- WORK INSTRUCTIONS
Starting at the top of the entries below, write out each line up to and including the one containing "embroidery as highly". Leave the pictures out.

- DATASET CONTENT
::::::

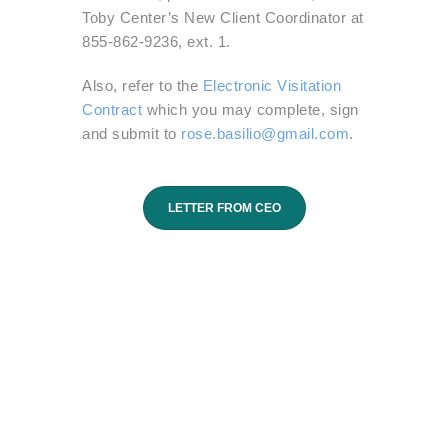
Toby Center’s New Client Coordinator at
855-862-9236, ext. 1.
Also, refer to the
Electronic Visitation
Contract
which you may complete, sign
and submit to
rose.basilio@gmail.com
.
LETTER FROM CEO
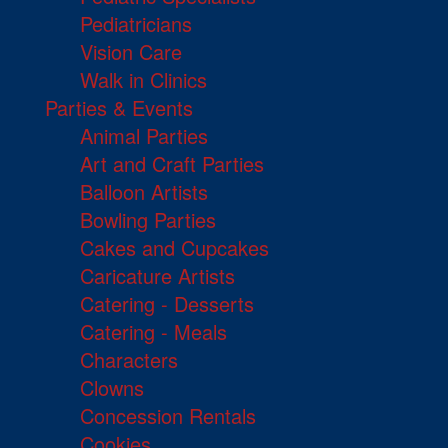
Pediatricians
Vision Care
Walk in Clinics
Parties & Events
Animal Parties
Art and Craft Parties
Balloon Artists
Bowling Parties
Cakes and Cupcakes
Caricature Artists
Catering - Desserts
Catering - Meals
Characters
Clowns
Concession Rentals
Cookies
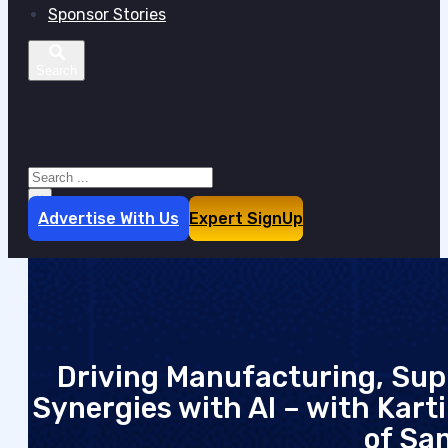
Sponsor Stories
Search site
Search
×
Advertise With Us
Expert SignUp
Driving Manufacturing, Sup
Synergies with AI – with Kart
of San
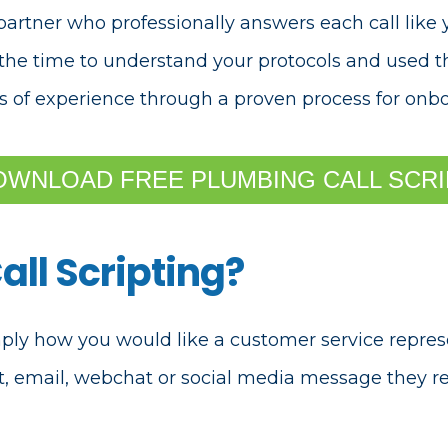
partner who professionally answers each call lik
k the time to understand your protocols and used 
s of experience through a
proven process for onbo
OWNLOAD FREE PLUMBING CALL SCRI
all Scripting?
imply how you would like a customer service repres
xt, email, webchat or social media message they re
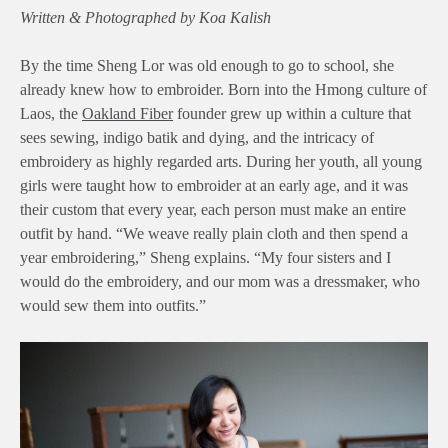
Written & Photographed by Koa Kalish
By the time Sheng Lor was old enough to go to school, she
already knew how to embroider. Born into the Hmong culture of
Laos, the
Oakland Fiber
founder grew up within a culture that
sees sewing, indigo batik and dying, and the intricacy of
embroidery as highly regarded arts. During her youth, all young
girls were taught how to embroider at an early age, and it was
their custom that every year, each person must make an entire
outfit by hand. “We weave really plain cloth and then spend a
year embroidering,” Sheng explains. “My four sisters and I
would do the embroidery, and our mom was a dressmaker, who
would sew them into outfits.”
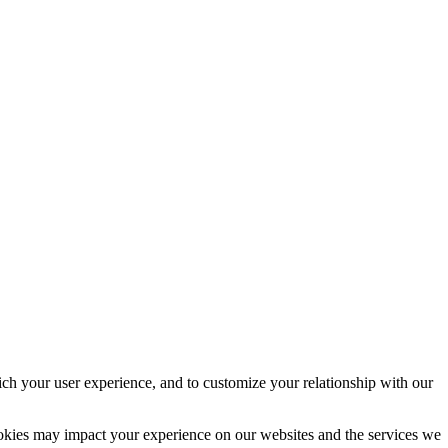
ich your user experience, and to customize your relationship with our
ookies may impact your experience on our websites and the services we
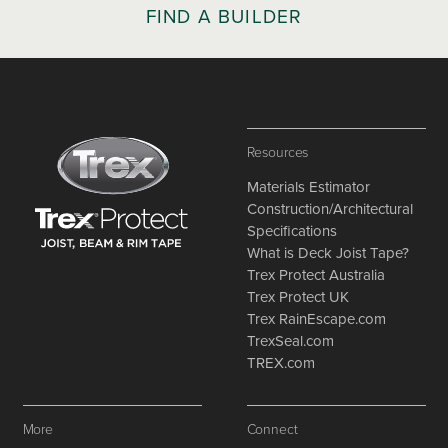
FIND A BUILDER
Resources
Materials Estimator
Construction/Architectural
Specifications
What is Deck Joist Tape?
Trex Protect Australia
Trex Protect UK
Trex RainEscape.com
TrexSeal.com
TREX.com
More
Connect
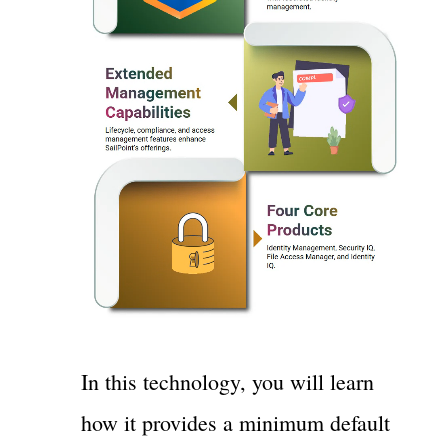
In this technology, you will learn
how it provides a minimum default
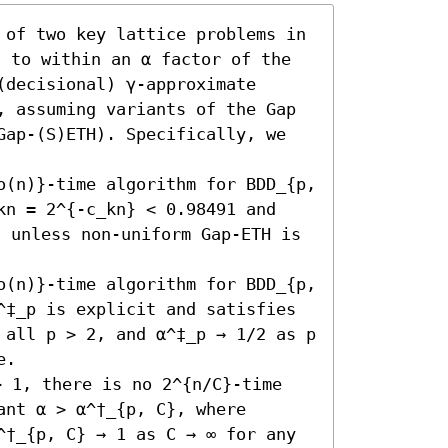
 of two key lattice problems in 
g to within an α factor of the 
decisional) γ-approximate 
, assuming variants of the Gap 
Gap-(S)ETH). Specifically, we 
o(n)}-time algorithm for BDD_{p, 
kn = 2^{-c_kn} < 0.98491 and 
, unless non-uniform Gap-ETH is 
o(n)}-time algorithm for BDD_{p, 
^‡_p is explicit and satisfies 
 all p > 2, and α^‡_p → 1/2 as p 
.

 1, there is no 2^{n/C}-time 
nt α > α^†_{p, C}, where 
^†_{p, C} → 1 as C → ∞ for any 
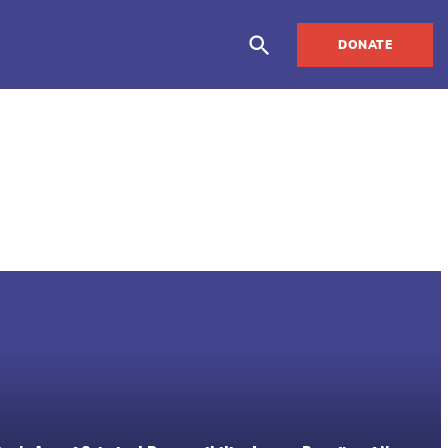
DONATE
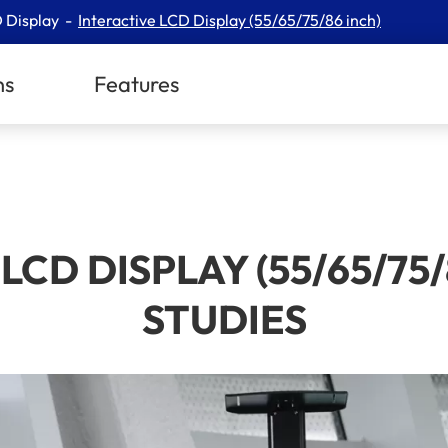
 Display
Interactive LCD Display (55/65/75/86 inch)
ns
Features
LCD DISPLAY (55/65/75/
STUDIES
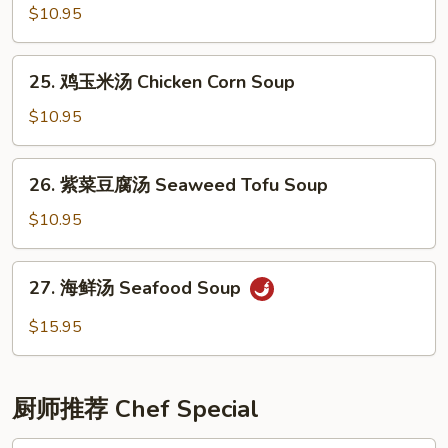
(6)
辣
$10.95
汤
Hot
25.
25. 鸡玉米汤 Chicken Corn Soup
&
鸡
Sour
玉
$10.95
Soup
米
汤
26.
26. 紫菜豆腐汤 Seaweed Tofu Soup
Chicken
紫
Corn
菜
$10.95
Soup
豆
腐
27.
27. 海鲜汤 Seafood Soup
汤
海
Seaweed
鲜
$15.95
Tofu
汤
Soup
Seafood
Soup
厨师推荐 Chef Special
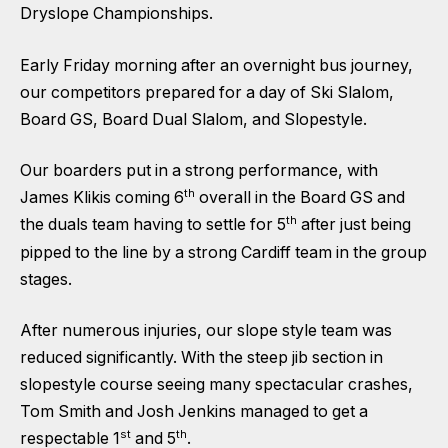
Dryslope Championships.
Early Friday morning after an overnight bus journey,
our competitors prepared for a day of Ski Slalom,
Board GS, Board Dual Slalom, and Slopestyle.
Our boarders put in a strong performance, with
th
James Klikis coming 6
overall in the Board GS and
th
the duals team having to settle for 5
after just being
pipped to the line by a strong Cardiff team in the group
stages.
After numerous injuries, our slope style team was
reduced significantly. With the steep jib section in
slopestyle course seeing many spectacular crashes,
Tom Smith and Josh Jenkins managed to get a
st
th
respectable 1
and 5
.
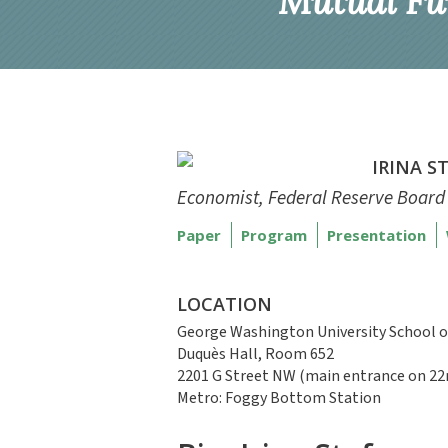
Mutual Fu
IRINA S
Economist, Federal Reserve Board
Paper
Program
Presentation
LOCATION
George Washington University School o
Duquès Hall, Room 652
2201 G Street NW (main entrance on 22
Metro: Foggy Bottom Station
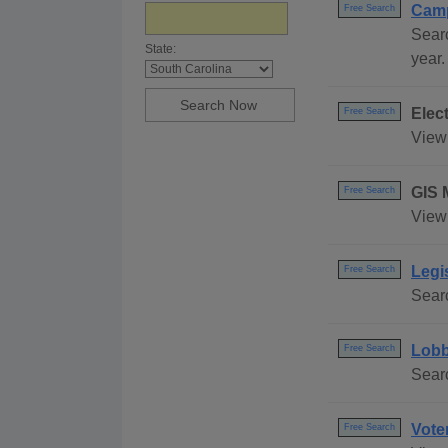
Camp
Free Search
Searc
State:
year.
Elec
Free Search
View 
GIS 
Free Search
View 
Legi
Free Search
Searc
Lobb
Free Search
Searc
Vote
Free Search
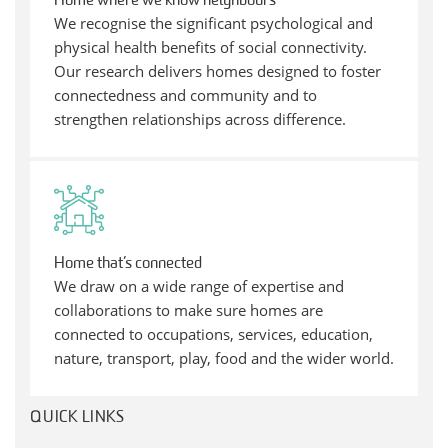
Home where we know neighbours
We recognise the significant psychological and
physical health benefits of social connectivity.
Our research delivers homes designed to foster
connectedness and community and to
strengthen relationships across difference.
Home that’s connected
We draw on a wide range of expertise and
collaborations to make sure homes are
connected to occupations, services, education,
nature, transport, play, food and the wider world.
QUICK LINKS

::::::

- WRITTEN REPLY
Toby Center’s New Client Coordinator at
855-862-9236, ext. 1.
Also, refer to the
Electronic Visitation
Contract
which you may complete, sign
and submit to
rose.basilio@gmail.com
.
LETTER FROM CEO
Pediatricians
Vision Care
Walk in Clinics
Parties & Events
Animal Parties
Art and Craft Parties
Balloon Artists
Bowling Parties
Cakes and Cupcakes
Caricature Artists
Catering - Desserts
Catering - Meals
Characters
Clowns
Concession Rentals
Cookies
Sponsor Stories
Search site
Search
×
Advertise With Us
Expert SignUp
Driving Manufacturing, Sup
Synergies with AI – with Kart
of San
partner who professionally answers each call lik
k the time to understand your protocols and used 
s of experience through a
proven process for onbo
OWNLOAD FREE PLUMBING CALL SCRI
all Scripting?
imply how you would like a customer service repres
xt, email, webchat or social media message they re
Written & Photographed by Koa Kalish
By the time Sheng Lor was old enough to go to school, she
already knew how to embroider. Born into the Hmong culture of
Laos, the
Oakland Fiber
founder grew up within a culture that
sees sewing, indigo batik and dying, and the intricacy of
embroidery as highly regarded arts. During her youth, all young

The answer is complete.